**DATA EXCERPTS**
────────
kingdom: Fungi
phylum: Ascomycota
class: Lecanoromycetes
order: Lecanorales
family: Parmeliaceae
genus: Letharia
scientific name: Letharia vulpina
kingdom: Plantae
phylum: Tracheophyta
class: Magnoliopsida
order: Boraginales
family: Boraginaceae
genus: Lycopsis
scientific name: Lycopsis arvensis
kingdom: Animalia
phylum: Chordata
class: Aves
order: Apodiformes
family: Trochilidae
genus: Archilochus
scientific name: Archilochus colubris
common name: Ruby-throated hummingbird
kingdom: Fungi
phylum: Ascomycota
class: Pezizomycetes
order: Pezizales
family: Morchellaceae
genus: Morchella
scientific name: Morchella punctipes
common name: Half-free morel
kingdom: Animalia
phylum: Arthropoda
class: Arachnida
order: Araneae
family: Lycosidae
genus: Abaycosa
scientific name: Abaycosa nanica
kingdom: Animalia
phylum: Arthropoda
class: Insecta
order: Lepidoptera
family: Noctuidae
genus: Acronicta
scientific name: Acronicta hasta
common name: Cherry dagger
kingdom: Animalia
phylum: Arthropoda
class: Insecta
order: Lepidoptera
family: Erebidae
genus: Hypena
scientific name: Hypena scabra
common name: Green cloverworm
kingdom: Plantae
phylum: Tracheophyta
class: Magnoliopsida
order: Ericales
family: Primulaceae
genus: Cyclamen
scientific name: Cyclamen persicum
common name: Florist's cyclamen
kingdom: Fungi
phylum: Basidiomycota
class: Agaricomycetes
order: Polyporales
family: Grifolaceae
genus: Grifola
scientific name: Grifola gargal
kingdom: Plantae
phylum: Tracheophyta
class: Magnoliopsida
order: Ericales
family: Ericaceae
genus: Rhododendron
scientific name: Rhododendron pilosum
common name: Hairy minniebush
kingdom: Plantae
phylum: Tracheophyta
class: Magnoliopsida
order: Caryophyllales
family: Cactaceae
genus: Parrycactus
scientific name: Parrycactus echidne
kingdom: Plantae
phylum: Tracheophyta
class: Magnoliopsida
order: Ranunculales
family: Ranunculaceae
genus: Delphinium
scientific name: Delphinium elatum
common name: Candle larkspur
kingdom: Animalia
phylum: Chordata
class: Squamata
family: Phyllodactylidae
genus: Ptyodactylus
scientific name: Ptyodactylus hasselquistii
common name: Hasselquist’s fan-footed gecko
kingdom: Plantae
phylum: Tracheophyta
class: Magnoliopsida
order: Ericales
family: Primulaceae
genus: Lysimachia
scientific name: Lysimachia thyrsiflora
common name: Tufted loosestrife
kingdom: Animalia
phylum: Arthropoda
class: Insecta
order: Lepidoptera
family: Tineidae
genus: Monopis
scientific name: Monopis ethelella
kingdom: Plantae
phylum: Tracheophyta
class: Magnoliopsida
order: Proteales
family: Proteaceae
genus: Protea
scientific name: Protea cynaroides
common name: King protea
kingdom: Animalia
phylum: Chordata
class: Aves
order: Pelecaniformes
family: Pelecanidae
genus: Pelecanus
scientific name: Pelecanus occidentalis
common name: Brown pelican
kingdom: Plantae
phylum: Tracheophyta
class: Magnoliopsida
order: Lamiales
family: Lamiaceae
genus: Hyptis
────────
**AIM**
Format the lines of the data between the one holding "order: Caryophyllales" and the one holding "genus: Monopis", inclusive, as a JSON list of strings with one string per line. Leave out any blank lines.

**EXERCISE OUTPUT**
[
  "order: Caryophyllales",
  "family: Cactaceae",
  "genus: Parrycactus",
  "scientific name: Parrycactus echidne",
  "kingdom: Plantae",
  "phylum: Tracheophyta",
  "class: Magnoliopsida",
  "order: Ranunculales",
  "family: Ranunculaceae",
  "genus: Delphinium",
  "scientific name: Delphinium elatum",
  "common name: Candle larkspur",
  "kingdom: Animalia",
  "phylum: Chordata",
  "class: Squamata",
  "family: Phyllodactylidae",
  "genus: Ptyodactylus",
  "scientific name: Ptyodactylus hasselquistii",
  "common name: Hasselquist’s fan-footed gecko",
  "kingdom: Plantae",
  "phylum: Tracheophyta",
  "class: Magnoliopsida",
  "order: Ericales",
  "family: Primulaceae",
  "genus: Lysimachia",
  "scientific name: Lysimachia thyrsiflora",
  "common name: Tufted loosestrife",
  "kingdom: Animalia",
  "phylum: Arthropoda",
  "class: Insecta",
  "order: Lepidoptera",
  "family: Tineidae",
  "genus: Monopis"
]